If you read in John chapter 20, starting in verse 24, you hear about Thomas. He's mentioned a few times in the Scriptures, but this is his shining moment. This is what he's known for. And in his great moment of fame, he doubts. He missed Jesus' first appearance to the other disciples, and he doesn't believe that Jesus really has risen from the dead. He says, "Let me see the holes in his hands, let me feel those holes, let me touch his wounded side, and I will believe." (That's just a paraphrase, so you know.) But then Jesus comes to him, and tells him to feel his wounds, to touch his side and his hands.
I think if I were Thomas, I would be feeling pretty sheepish right about then. To be proven wrong so completely and utterly would be pretty embarrassing. And yet, Jesus still loved him. And Thomas did come to believe.
I have to wonder how I'll feel on that day when I'm standing in front of the Lord God Almighty and He proves wrong every one of my doubts. When He says to me, "Becca, I was with you that day when you thought you were facing the world alone," or, "Becca, I heard every word you ever said to me, I know what you felt and thought at every moment," or "Rebecca, I've forgiven you. No matter what you did, I've forgiven you," I imagine I'll be feeling pretty sheepish myself, to say the least. But I have so many doubts. So many.

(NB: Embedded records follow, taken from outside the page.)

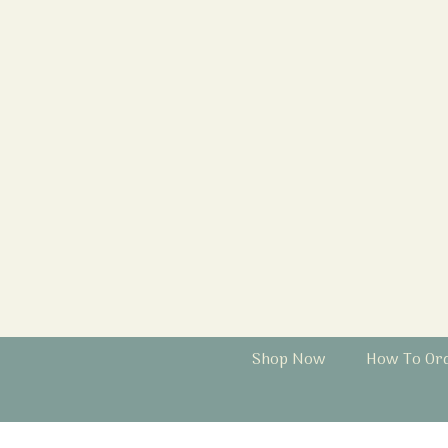
Shop Now
How To Or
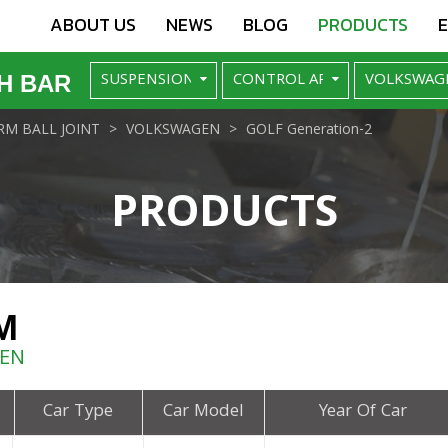
ABOUT US
NEWS
BLOG
PRODUCTS
H BAR
M BALL JOINT
VOLKSWAGEN
GOLF Generation-2
PRODUCTS
M
GEN
Car Type
Car Model
Year Of Car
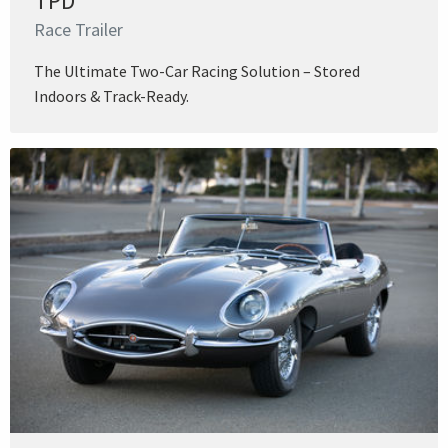
TPD
Race Trailer
The Ultimate Two-Car Racing Solution – Stored
Indoors & Track-Ready.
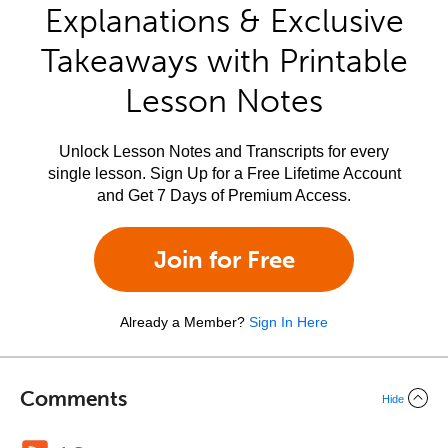
Explanations & Exclusive
Takeaways with Printable
Lesson Notes
Unlock Lesson Notes and Transcripts for every
single lesson. Sign Up for a Free Lifetime Account
and Get 7 Days of Premium Access.
Join for Free
Already a Member?
Sign In Here
Comments
Hide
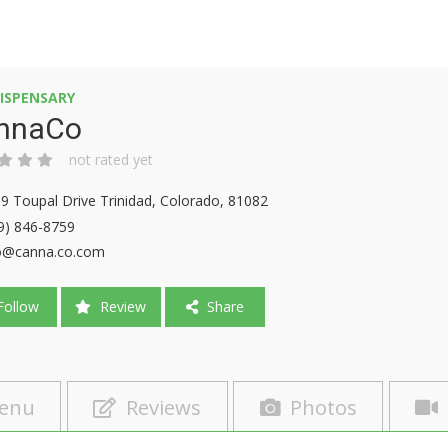
ISPENSARY
nnaCo
not rated yet
9 Toupal Drive Trinidad, Colorado, 81082
9) 846-8759
o@canna.co.com
ollow
Review
Share
enu
Reviews
Photos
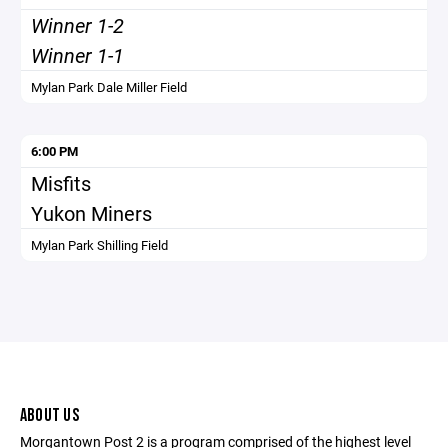
Winner 1-2
Winner 1-1
Mylan Park Dale Miller Field
6:00 PM
Misfits
Yukon Miners
Mylan Park Shilling Field
ABOUT US
Morgantown Post 2 is a program comprised of the highest level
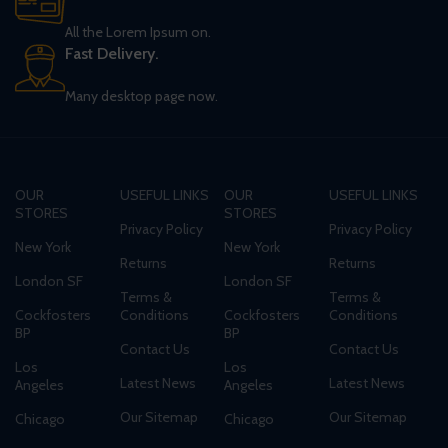
All the Lorem Ipsum on.
Fast Delivery.
Many desktop page now.
OUR
USEFUL LINKS
OUR
USEFUL LINKS
STORES
STORES
Privacy Policy
Privacy Policy
New York
New York
Returns
Returns
London SF
London SF
Terms &
Terms &
Cockfosters
Conditions
Cockfosters
Conditions
BP
BP
Contact Us
Contact Us
Los
Los
Latest News
Latest News
Angeles
Angeles
Our Sitemap
Our Sitemap
Chicago
Chicago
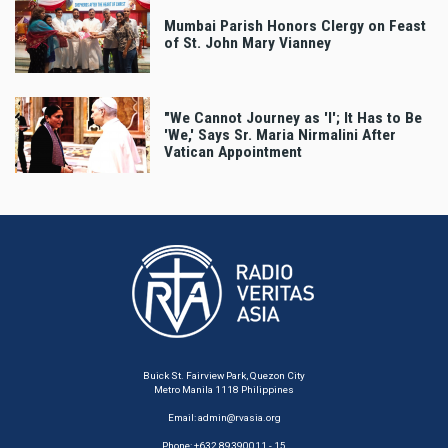
Mumbai Parish Honors Clergy on Feast
of St. John Mary Vianney
"We Cannot Journey as 'I'; It Has to Be
'We,' Says Sr. Maria Nirmalini After
Vatican Appointment
Buick St. Fairview Park, Quezon City
Metro Manila 1118 Philippines
Email:
admin@rvasia.org
Phone: +632 89390011 - 15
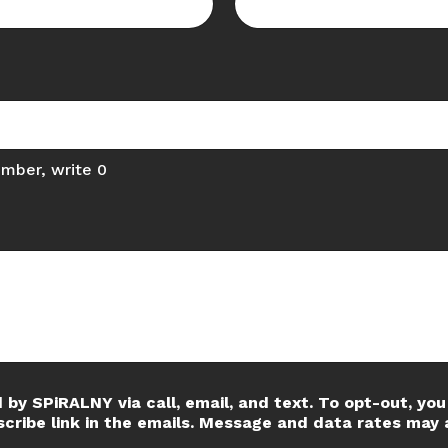
umber, write 0
 by SPiRALNY via call, email, and text. To opt-out, you 
scribe link in the emails. Message and data rates may 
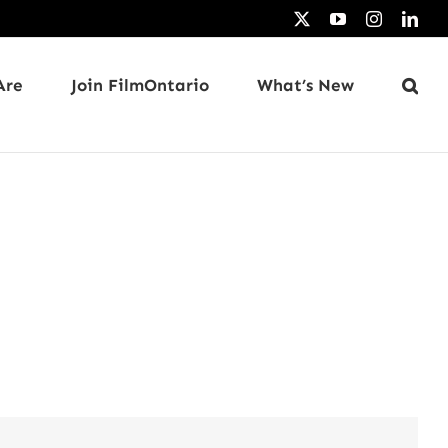
X
YouTube
Instagram
Link
Are
Join FilmOntario
What’s New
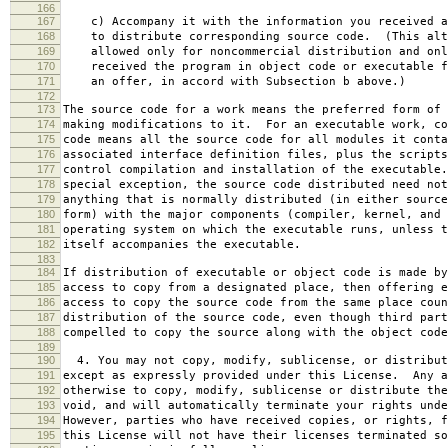
166
167
c) Accompany it with the information you received a
168
to distribute corresponding source code. (This alt
169
allowed only for noncommercial distribution and onl
170
received the program in object code or executable f
171
an offer, in accord with Subsection b above.)
172
173
The source code for a work means the preferred form of 
174
making modifications to it. For an executable work, co
175
code means all the source code for all modules it conta
176
associated interface definition files, plus the scripts
177
control compilation and installation of the executable
178
special exception, the source code distributed need not
179
anything that is normally distributed (in either source
180
form) with the major components (compiler, kernel, and 
181
operating system on which the executable runs, unless t
182
itself accompanies the executable.
183
184
If distribution of executable or object code is made by
185
access to copy from a designated place, then offering e
186
access to copy the source code from the same place coun
187
distribution of the source code, even though third part
188
compelled to copy the source along with the object code
189
190
4. You may not copy, modify, sublicense, or distribut
191
except as expressly provided under this License. Any a
192
otherwise to copy, modify, sublicense or distribute the
193
void, and will automatically terminate your rights unde
194
However, parties who have received copies, or rights, f
195
this License will not have their licenses terminated so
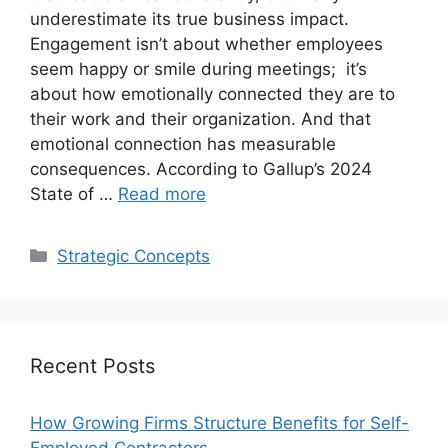
underestimate its true business impact.
Engagement isn’t about whether employees
seem happy or smile during meetings; it’s
about how emotionally connected they are to
their work and their organization. And that
emotional connection has measurable
consequences. According to Gallup’s 2024
State of …
Read more
Categories
Strategic Concepts
Recent Posts
How Growing Firms Structure Benefits for Self-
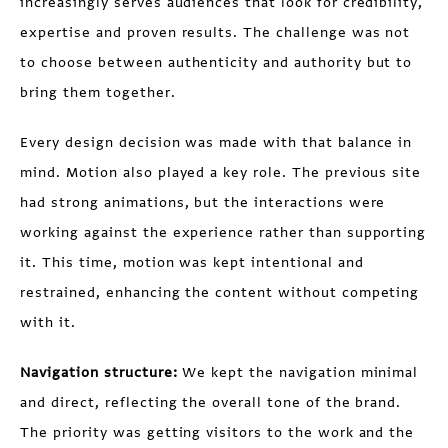
increasingly serves audiences that look for credibility,
expertise and proven results. The challenge was not
to choose between authenticity and authority but to
bring them together.
Every design decision was made with that balance in
mind. Motion also played a key role. The previous site
had strong animations, but the interactions were
working against the experience rather than supporting
it. This time, motion was kept intentional and
restrained, enhancing the content without competing
with it.
Navigation structure:
We kept the navigation minimal
and direct, reflecting the overall tone of the brand.
The priority was getting visitors to the work and the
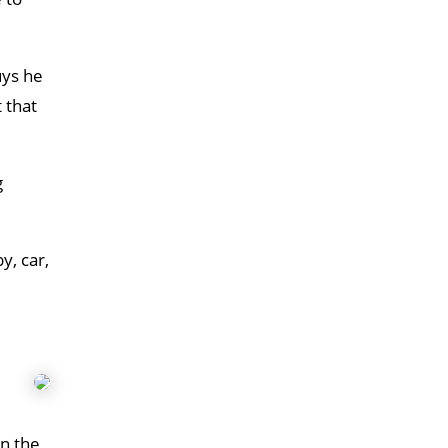
uys he
 that
g
y, car,
in the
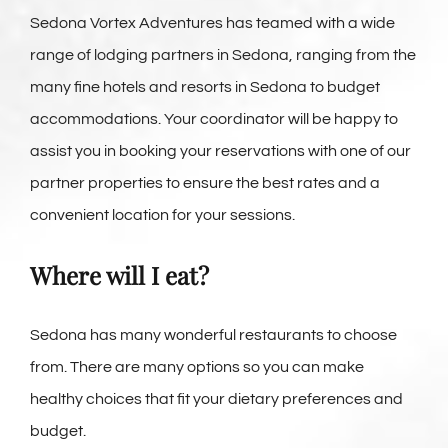
Sedona Vortex Adventures has teamed with a wide
range of lodging partners in Sedona, ranging from the
many fine hotels and resorts in Sedona to budget
accommodations. Your coordinator will be happy to
assist you in booking your reservations with one of our
partner properties to ensure the best rates and a
convenient location for your sessions.
Where will I eat?
Sedona has many wonderful restaurants to choose
from. There are many options so you can make
healthy choices that fit your dietary preferences and
budget.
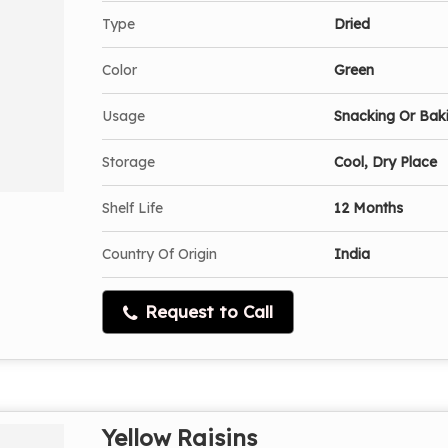
Type
Dried
Color
Green
Usage
Snacking Or Bak
Storage
Cool, Dry Place
Shelf Life
12 Months
Country Of Origin
India
Request to Call
Yellow Raisins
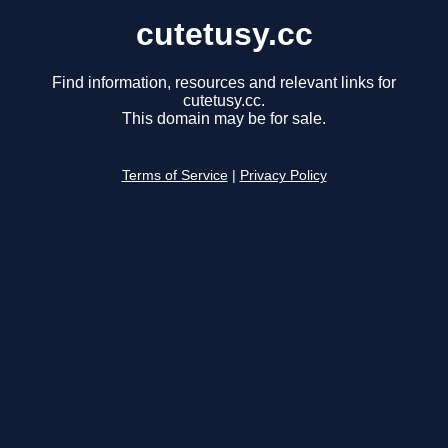
cutetusy.cc
Find information, resources and relevant links for
cutetusy.cc.
This domain may be for sale.
Terms of Service
|
Privacy Policy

We talked about this particular chapter of John tonight at FRESH, and it was great. I loved talking about my doubts, and better, hearing my own doubts expressed by other girls. It was good to know that my doubts aren't unique to me. And to hear that I'm not the only one with lots of doubts. Doubting God's goodness, doubting God's forgiveness, even doubting God's existence is something that I wrestle with often enough. I mean, I have more doubts than there are fish in the sea. But honestly, I think God can take it. I think God wants to hear us express our doubts, and He wants us to pursue Him through our doubts.